**Problem:**
Return the text of every item below line for line, without changing a single character.
##### Material to process #####
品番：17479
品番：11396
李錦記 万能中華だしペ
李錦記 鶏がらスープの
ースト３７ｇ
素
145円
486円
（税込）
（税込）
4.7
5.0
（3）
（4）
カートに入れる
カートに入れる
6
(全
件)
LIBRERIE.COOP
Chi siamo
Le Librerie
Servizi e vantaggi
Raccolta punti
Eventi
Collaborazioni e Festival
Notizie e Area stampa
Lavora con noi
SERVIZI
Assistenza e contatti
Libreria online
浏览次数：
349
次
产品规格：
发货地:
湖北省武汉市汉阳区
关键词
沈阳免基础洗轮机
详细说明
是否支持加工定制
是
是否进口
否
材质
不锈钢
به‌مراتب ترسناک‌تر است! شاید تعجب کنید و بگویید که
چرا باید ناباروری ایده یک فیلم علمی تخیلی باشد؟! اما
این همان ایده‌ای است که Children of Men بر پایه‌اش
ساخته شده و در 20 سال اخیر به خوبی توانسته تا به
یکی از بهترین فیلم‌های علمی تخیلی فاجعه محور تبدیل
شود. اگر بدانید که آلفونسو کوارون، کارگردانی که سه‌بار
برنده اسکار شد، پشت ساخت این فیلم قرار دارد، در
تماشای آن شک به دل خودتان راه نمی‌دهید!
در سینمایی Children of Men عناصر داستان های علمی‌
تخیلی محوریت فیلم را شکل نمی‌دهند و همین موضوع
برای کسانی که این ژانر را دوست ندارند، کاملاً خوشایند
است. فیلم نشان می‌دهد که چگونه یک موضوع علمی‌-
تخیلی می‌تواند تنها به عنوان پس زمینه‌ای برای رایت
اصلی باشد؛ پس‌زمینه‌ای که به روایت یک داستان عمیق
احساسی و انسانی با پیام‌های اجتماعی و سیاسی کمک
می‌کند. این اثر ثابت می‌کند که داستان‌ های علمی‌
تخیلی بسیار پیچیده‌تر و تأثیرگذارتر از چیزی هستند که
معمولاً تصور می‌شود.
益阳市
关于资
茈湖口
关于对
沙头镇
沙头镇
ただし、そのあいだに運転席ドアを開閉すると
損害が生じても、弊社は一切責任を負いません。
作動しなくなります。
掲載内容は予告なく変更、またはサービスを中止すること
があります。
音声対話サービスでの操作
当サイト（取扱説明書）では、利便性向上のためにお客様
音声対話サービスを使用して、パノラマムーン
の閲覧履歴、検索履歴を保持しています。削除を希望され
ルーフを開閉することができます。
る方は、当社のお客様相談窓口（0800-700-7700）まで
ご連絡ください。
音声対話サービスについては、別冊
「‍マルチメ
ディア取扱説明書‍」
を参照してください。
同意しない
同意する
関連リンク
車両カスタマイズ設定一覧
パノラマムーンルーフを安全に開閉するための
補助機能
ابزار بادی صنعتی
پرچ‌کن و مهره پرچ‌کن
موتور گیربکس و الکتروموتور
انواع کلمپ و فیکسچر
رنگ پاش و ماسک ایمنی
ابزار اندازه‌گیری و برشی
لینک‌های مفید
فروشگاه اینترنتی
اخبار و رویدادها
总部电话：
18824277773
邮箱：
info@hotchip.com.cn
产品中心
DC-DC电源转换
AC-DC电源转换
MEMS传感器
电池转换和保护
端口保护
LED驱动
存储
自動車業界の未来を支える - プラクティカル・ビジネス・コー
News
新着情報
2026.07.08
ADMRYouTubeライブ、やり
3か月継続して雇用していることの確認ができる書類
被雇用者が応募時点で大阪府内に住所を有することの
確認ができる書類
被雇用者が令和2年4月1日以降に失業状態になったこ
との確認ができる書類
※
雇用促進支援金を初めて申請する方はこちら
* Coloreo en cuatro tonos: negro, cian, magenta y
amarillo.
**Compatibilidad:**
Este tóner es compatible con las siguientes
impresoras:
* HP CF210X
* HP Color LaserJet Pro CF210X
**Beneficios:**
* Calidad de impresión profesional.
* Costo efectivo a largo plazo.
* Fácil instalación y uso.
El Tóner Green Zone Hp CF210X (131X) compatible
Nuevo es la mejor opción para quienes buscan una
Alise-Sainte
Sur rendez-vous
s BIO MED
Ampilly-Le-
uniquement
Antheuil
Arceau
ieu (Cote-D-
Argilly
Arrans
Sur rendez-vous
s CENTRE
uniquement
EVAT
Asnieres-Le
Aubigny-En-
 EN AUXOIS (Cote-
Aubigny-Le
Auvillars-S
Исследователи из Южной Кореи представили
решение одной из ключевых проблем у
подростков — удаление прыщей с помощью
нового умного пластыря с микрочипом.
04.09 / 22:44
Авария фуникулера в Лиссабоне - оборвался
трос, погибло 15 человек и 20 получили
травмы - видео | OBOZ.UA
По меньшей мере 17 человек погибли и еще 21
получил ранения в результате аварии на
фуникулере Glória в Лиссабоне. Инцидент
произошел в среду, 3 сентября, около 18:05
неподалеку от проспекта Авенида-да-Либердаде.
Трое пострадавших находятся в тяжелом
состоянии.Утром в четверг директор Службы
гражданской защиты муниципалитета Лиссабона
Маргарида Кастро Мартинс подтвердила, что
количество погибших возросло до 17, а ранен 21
#####
**Result for this task:**
品番：17479
品番：11396
李錦記 万能中華だしペ
李錦記 鶏がらスープの
ースト３７ｇ
素
145円
486円
（税込）
（税込）
4.7
5.0
（3）
（4）
カートに入れる
カートに入れる
6
(全
件)
LIBRERIE.COOP
Chi siamo
Le Librerie
Servizi e vantaggi
Raccolta punti
Eventi
Collaborazioni e Festival
Notizie e Area stampa
Lavora con noi
SERVIZI
Assistenza e contatti
Libreria online
浏览次数：
349
次
产品规格：
发货地:
湖北省武汉市汉阳区
关键词
沈阳免基础洗轮机
详细说明
是否支持加工定制
是
是否进口
否
材质
不锈钢
به‌مراتب ترسناک‌تر است! شاید تعجب کنید و بگویید که
چرا باید ناباروری ایده یک فیلم علمی تخیلی باشد؟! اما
این همان ایده‌ای است که Children of Men بر پایه‌اش
ساخته شده و در 20 سال اخیر به خوبی توانسته تا به
یکی از بهترین فیلم‌های علمی تخیلی فاجعه محور تبدیل
شود. اگر بدانید که آلفونسو کوارون، کارگردانی که سه‌بار
برنده اسکار شد، پشت ساخت این فیلم قرار دارد، در
تماشای آن شک به دل خودتان راه نمی‌دهید!
در سینمایی Children of Men عناصر داستان های علمی‌
تخیلی محوریت فیلم را شکل نمی‌دهند و همین موضوع
برای کسانی که این ژانر را دوست ندارند، کاملاً خوشایند
است. فیلم نشان می‌دهد که چگونه یک موضوع علمی‌-
تخیلی می‌تواند تنها به عنوان پس زمینه‌ای برای رایت
اصلی باشد؛ پس‌زمینه‌ای که به روایت یک داستان عمیق
احساسی و انسانی با پیام‌های اجتماعی و سیاسی کمک
می‌کند. این اثر ثابت می‌کند که داستان‌ های علمی‌
تخیلی بسیار پیچیده‌تر و تأثیرگذارتر از چیزی هستند که
معمولاً تصور می‌شود.
益阳市
关于资
茈湖口
关于对
沙头镇
沙头镇
ただし、そのあいだに運転席ドアを開閉すると
損害が生じても、弊社は一切責任を負いません。
作動しなくなります。
掲載内容は予告なく変更、またはサービスを中止すること
があります。
音声対話サービスでの操作
当サイト（取扱説明書）では、利便性向上のためにお客様
音声対話サービスを使用して、パノラマムーン
の閲覧履歴、検索履歴を保持しています。削除を希望され
ルーフを開閉することができます。
る方は、当社のお客様相談窓口（0800-700-7700）まで
ご連絡ください。
音声対話サービスについては、別冊
「‍マルチメ
ディア取扱説明書‍」
を参照してください。
同意しない
同意する
関連リンク
車両カスタマイズ設定一覧
パノラマムーンルーフを安全に開閉するための
補助機能
ابزار بادی صنعتی
پرچ‌کن و مهره پرچ‌کن
موتور گیربکس و الکتروموتور
انواع کلمپ و فیکسچر
رنگ پاش و ماسک ایمنی
ابزار اندازه‌گیری و برشی
لینک‌های مفید
فروشگاه اینترنتی
اخبار و رویدادها
总部电话：
18824277773
邮箱：
info@hotchip.com.cn
产品中心
DC-DC电源转换
AC-DC电源转换
MEMS传感器
电池转换和保护
端口保护
LED驱动
存储
自動車業界の未来を支える - プラクティカル・ビジネス・コー
News
新着情報
2026.07.08
ADMRYouTubeライブ、やり
3か月継続して雇用していることの確認ができる書類
被雇用者が応募時点で大阪府内に住所を有することの
確認ができる書類
被雇用者が令和2年4月1日以降に失業状態になったこ
との確認ができる書類
※
雇用促進支援金を初めて申請する方はこちら
* Coloreo en cuatro tonos: negro, cian, magenta y
amarillo.
**Compatibilidad:**
Este tóner es compatible con las siguientes
impresoras:
* HP CF210X
* HP Color LaserJet Pro CF210X
**Beneficios:**
* Calidad de impresión profesional.
* Costo efectivo a largo plazo.
* Fácil instalación y uso.
El Tóner Green Zone Hp CF210X (131X) compatible
Nuevo es la mejor opción para quienes buscan una
Alise-Sainte
Sur rendez-vous
s BIO MED
Ampilly-Le-
uniquement
Antheuil
Arceau
ieu (Cote-D-
Argilly
Arrans
Sur rendez-vous
s CENTRE
uniquement
EVAT
Asnieres-Le
Aubigny-En-
 EN AUXOIS (Cote-
Aubigny-Le
Auvillars-S
Исследователи из Южной Кореи представили
решение одной из ключевых проблем у
подростков — удаление прыщей с помощью
нового умного пластыря с микрочипом.
04.09 / 22:44
Авария фуникулера в Лиссабоне - оборвался
трос, погибло 15 человек и 20 получили
травмы - видео | OBOZ.UA
По меньшей мере 17 человек погибли и еще 21
получил ранения в результате аварии на
фуникулере Glória в Лиссабоне. Инцидент
произошел в среду, 3 сентября, около 18:05
неподалеку от проспекта Авенида-да-Либердаде.
Трое пострадавших находятся в тяжелом
состоянии.Утром в четверг директор Службы
гражданской защиты муниципалитета Лиссабона
Маргарида Кастро Мартинс подтвердила, что
количество погибших возросло до 17, а ранен 21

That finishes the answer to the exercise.